» **Task list**:
1. Check statements (a), (b) and (c) against the modulo proof and answer yes or no for each, quoting the deciding words of the text. (a) The text places the hard-to-follow jump at 4:34 in the video. (b) In the last step of the proof, b is set to 24. (c) The writer claims to be the only one surprised by the jump.
2. Please repeat the part of the modulo proof word for word, starting at "The jump is" and ending at "by this jump.".

# start of Text to read

# Proof of a formula for modulo

$16^{54} \mod 17 = 3^{24 \times 54} \mod 17$

Why?

Public Key Cryptography: Diffie-Hellman Key Exchange (short version) - YouTube is a good video to understand asymmetric cryptography. There is a jump from 4:34 in the video that is not obvious to everyone.

The jump is from $$16^{54} \mod 17$$ to $$3^{24 \times 54} \mod 17$$, but why? From the comments of video, I’m not the only one who is supprised by this jump.

First let me introduce a formula:

$a^b \mod p = ((a \mod p) ^ b) \mod p \tag{1}$

Then the proof:

There must be one integer n to have

$a \mod p = a - np \tag{2}$

so

$((a \mod p) ^ b) \mod p = ((a-np)^b) \mod p$ $(a-np)^b = a^b + {b\choose 1}a^{b-1}(-np) + {b\choose 2}a^{b-2}(-np)^2 + ... + (-np)^b$

We could see that all items are times of p except $$a^b$$,

\begin{align} ((a-np)^b \mod p) & = (a^b + {b\choose 1}a^{b-1}(-np) + {b\choose 2}a^{b-2}(-np)^2 + ... + (-np)^b) \mod p \\ & = a^b \mod p + 0 + 0 + ... + 0 \end{align}

Now we got

$((a-np)^b \mod p) = a^b \mod p$

Use formula (2)

$((a \mod p) ^ b) \mod p = a^b \mod p$

Now let a as $$3^{24}$$, and b as 54 in formula (1):

\begin{align} 3^{24 \times 54} \mod 17 & = ((3^{24})^{54}) \mod 17 \\ & = ((3^{24} \mod 17)^{54}) \mod 17 \\ & = 16^{54} \mod 17 \end{align}

# end of Text to read
# start of Given data

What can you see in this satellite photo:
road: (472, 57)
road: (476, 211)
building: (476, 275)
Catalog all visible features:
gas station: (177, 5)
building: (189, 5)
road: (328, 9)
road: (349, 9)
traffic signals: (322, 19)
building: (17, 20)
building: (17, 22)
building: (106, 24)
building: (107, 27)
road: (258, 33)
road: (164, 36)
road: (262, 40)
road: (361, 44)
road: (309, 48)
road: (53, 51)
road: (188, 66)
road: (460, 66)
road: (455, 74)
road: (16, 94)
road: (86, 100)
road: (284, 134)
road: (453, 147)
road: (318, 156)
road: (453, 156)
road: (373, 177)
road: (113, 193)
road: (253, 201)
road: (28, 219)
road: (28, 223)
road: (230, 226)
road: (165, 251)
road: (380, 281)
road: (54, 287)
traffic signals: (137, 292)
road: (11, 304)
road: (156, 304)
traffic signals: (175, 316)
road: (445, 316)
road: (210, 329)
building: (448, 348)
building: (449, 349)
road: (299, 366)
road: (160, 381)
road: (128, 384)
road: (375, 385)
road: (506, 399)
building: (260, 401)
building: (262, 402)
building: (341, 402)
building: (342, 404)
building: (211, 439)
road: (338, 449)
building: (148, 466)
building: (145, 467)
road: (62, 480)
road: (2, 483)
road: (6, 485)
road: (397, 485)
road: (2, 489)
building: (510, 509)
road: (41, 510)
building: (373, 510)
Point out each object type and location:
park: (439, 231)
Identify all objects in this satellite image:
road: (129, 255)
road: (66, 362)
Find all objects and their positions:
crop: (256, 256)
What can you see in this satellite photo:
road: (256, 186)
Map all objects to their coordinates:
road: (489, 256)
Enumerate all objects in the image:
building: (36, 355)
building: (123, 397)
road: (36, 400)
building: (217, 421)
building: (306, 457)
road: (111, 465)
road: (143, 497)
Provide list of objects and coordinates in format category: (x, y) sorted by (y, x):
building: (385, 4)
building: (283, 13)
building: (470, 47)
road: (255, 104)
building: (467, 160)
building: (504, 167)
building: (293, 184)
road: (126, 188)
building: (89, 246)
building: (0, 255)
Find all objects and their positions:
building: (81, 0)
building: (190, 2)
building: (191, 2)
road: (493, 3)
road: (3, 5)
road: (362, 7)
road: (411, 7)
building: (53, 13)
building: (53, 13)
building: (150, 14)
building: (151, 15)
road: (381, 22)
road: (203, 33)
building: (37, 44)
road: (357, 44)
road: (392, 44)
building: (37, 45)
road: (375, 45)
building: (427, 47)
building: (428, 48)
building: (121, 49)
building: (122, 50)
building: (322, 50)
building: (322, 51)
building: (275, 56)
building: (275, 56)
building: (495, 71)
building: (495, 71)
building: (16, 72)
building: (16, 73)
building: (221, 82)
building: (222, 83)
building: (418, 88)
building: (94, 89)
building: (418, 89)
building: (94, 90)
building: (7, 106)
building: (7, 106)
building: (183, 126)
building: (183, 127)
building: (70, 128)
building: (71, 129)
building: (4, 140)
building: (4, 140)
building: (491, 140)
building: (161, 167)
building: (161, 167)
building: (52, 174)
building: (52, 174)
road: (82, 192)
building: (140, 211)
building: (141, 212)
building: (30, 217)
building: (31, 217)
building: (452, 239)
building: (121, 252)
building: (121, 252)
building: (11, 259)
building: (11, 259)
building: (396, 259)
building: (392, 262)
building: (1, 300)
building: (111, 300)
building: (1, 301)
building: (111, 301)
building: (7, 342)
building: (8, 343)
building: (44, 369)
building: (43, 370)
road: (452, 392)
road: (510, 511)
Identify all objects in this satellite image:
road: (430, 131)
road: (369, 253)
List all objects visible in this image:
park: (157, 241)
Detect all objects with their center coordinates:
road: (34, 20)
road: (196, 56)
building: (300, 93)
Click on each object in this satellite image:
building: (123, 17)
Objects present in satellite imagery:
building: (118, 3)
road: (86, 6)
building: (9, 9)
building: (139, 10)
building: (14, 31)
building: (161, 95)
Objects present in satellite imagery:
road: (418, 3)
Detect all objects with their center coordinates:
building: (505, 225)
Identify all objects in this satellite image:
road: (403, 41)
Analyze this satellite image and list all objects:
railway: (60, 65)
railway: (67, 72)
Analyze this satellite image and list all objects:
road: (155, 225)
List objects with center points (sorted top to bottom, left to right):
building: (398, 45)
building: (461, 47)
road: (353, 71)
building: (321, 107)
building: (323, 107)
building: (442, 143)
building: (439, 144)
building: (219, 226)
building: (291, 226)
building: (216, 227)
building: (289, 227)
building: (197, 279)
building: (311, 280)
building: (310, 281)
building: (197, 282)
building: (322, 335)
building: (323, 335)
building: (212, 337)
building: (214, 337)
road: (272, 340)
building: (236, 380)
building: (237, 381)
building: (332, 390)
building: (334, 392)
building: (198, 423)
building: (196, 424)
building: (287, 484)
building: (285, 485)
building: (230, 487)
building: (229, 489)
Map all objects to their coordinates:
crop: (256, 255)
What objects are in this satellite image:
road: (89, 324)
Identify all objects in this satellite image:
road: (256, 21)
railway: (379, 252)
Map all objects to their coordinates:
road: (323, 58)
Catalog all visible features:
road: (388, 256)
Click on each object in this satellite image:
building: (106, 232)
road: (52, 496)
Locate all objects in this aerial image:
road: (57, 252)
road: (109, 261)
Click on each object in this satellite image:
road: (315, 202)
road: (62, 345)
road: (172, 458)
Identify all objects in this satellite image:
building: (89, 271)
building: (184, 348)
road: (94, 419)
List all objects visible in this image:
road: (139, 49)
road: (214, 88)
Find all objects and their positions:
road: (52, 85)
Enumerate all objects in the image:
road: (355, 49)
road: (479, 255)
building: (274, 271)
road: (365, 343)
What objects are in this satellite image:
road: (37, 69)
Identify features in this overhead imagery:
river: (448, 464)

# end of Given data

» **Worked solutions**:
1.
(a) Yes: "There is a jump from 4:34 in the video that is not obvious to everyone."
(b) No: "Now let a as $$3^{24}$$, and b as 54 in formula (1):"
(c) No: "I’m not the only one who is supprised by this jump."

2.
The jump is from $$16^{54} \mod 17$$ to $$3^{24 \times 54} \mod 17$$, but why? From the comments of video, I’m not the only one who is supprised by this jump.